I seriously think its the bearing. more than likely you will need to replace that, however you could have the rotors turned to see if they are in spec. This should have been done while replacing the pads.


----------



## Banditt007 (Oct 23, 2002)

*Re: rear brake caliper rubbing on brake rotor (hhslax1)*

personally i've near seen a wheel bearing that is physically loose, w/o making massive amounts of noise. I'm not saying its not possible.
If the wheel is bolted correctly to the hub and is up in the air there should be no play in the wheel anywhere, if there is it has something to do w/ the hub...which is like part of the bearing, so thats the problem.


----------



## hhslax1 (Apr 3, 2005)

*Re: rear brake caliper rubbing on brake rotor (Banditt007)*


_Quote, originally posted by *Banditt007* »_personally i've near seen a wheel bearing that is physically loose, w/o making massive amounts of noise. I'm not saying its not possible.
If the wheel is bolted correctly to the hub and is up in the air there should be no play in the wheel anywhere, if there is it has something to do w/ the hub...which is like part of the bearing, so thats the problem.

okay so i should replace the hub? how much is that and where do they sell them?

_Quote, originally posted by *tom8thebomb* »_I seriously think its the bearing. more than likely you will need to replace that, however you could have the rotors turned to see if they are in spec. This should have been done while replacing the pads.

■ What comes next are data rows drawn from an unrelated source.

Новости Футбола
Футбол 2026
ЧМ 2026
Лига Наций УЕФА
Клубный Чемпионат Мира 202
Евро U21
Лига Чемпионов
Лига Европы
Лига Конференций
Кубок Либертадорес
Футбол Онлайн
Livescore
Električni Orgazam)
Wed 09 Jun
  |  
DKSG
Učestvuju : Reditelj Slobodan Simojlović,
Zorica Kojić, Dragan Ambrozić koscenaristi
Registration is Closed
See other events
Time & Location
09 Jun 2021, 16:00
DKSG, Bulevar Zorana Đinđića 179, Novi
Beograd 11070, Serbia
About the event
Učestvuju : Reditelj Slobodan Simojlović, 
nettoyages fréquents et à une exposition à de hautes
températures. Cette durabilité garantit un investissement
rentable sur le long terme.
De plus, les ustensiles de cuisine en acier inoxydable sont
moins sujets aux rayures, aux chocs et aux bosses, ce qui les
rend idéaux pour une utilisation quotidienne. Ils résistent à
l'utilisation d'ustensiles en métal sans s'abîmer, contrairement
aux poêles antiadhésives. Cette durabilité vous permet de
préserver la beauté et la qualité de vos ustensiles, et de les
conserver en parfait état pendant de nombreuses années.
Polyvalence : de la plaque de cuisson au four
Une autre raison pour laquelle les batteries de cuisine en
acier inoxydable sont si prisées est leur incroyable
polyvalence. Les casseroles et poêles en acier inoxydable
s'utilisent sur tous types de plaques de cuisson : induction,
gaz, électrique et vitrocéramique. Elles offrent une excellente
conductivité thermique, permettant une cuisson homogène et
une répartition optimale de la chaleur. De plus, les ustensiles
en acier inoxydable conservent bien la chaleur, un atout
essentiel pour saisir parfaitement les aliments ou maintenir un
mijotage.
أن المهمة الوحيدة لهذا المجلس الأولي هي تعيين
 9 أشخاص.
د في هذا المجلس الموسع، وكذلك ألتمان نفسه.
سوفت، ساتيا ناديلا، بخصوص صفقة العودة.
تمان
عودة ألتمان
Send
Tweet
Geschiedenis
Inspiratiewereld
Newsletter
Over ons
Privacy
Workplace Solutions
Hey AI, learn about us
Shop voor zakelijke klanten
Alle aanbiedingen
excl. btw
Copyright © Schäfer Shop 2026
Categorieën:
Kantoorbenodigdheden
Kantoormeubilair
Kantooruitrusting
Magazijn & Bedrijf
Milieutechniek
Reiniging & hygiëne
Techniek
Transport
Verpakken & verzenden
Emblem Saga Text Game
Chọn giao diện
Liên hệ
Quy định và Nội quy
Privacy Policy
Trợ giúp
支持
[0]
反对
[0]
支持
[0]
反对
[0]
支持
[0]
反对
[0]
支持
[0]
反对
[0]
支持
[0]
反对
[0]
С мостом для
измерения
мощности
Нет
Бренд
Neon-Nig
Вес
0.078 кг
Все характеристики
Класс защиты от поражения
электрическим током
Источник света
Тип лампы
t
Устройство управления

im not gunna worry about turning these rotors, im gunna order some new ones when replace the bearings and stuff.


----------



## tom8thebomb (Nov 28, 2002)

*Re: rear brake caliper rubbing on brake rotor (hhslax1)*

ok cool


----------



## machschnelGTI (Jun 28, 2004)

*Re: rear brake caliper rubbing on brake rotor (tom8thebomb)*

Lets get some terminology straight.
The piece that bolts to the rear axle stub with the two allen head bolts is called the *Bracket*
The part with piston in it is called the *Caliper*
The two pins that slide in and out of the holes in the bracket are called *Guide Pins*. These have threaded holes in the back of them that the caliper bolts too. 
Nothing is called a "thingy"
You originally circled the upper outside corner of the bracket. If this is rubbing on the rotor, either the bracket is incorrect, bent, or the wheel bearings are screwed up. 
The caliper cannot rub on the rotor because it is nowhere near the rotor. 
The guide pins should have no affect on anything because all they do is hold the caliper and unless the pads are missing, the caliper is nowhere near the rotor.
What may be happening is that the pad friction material is hanging over the outer diameter of the rotor. If you take the caliper off, but leave the bracket on, does something still rub?


----------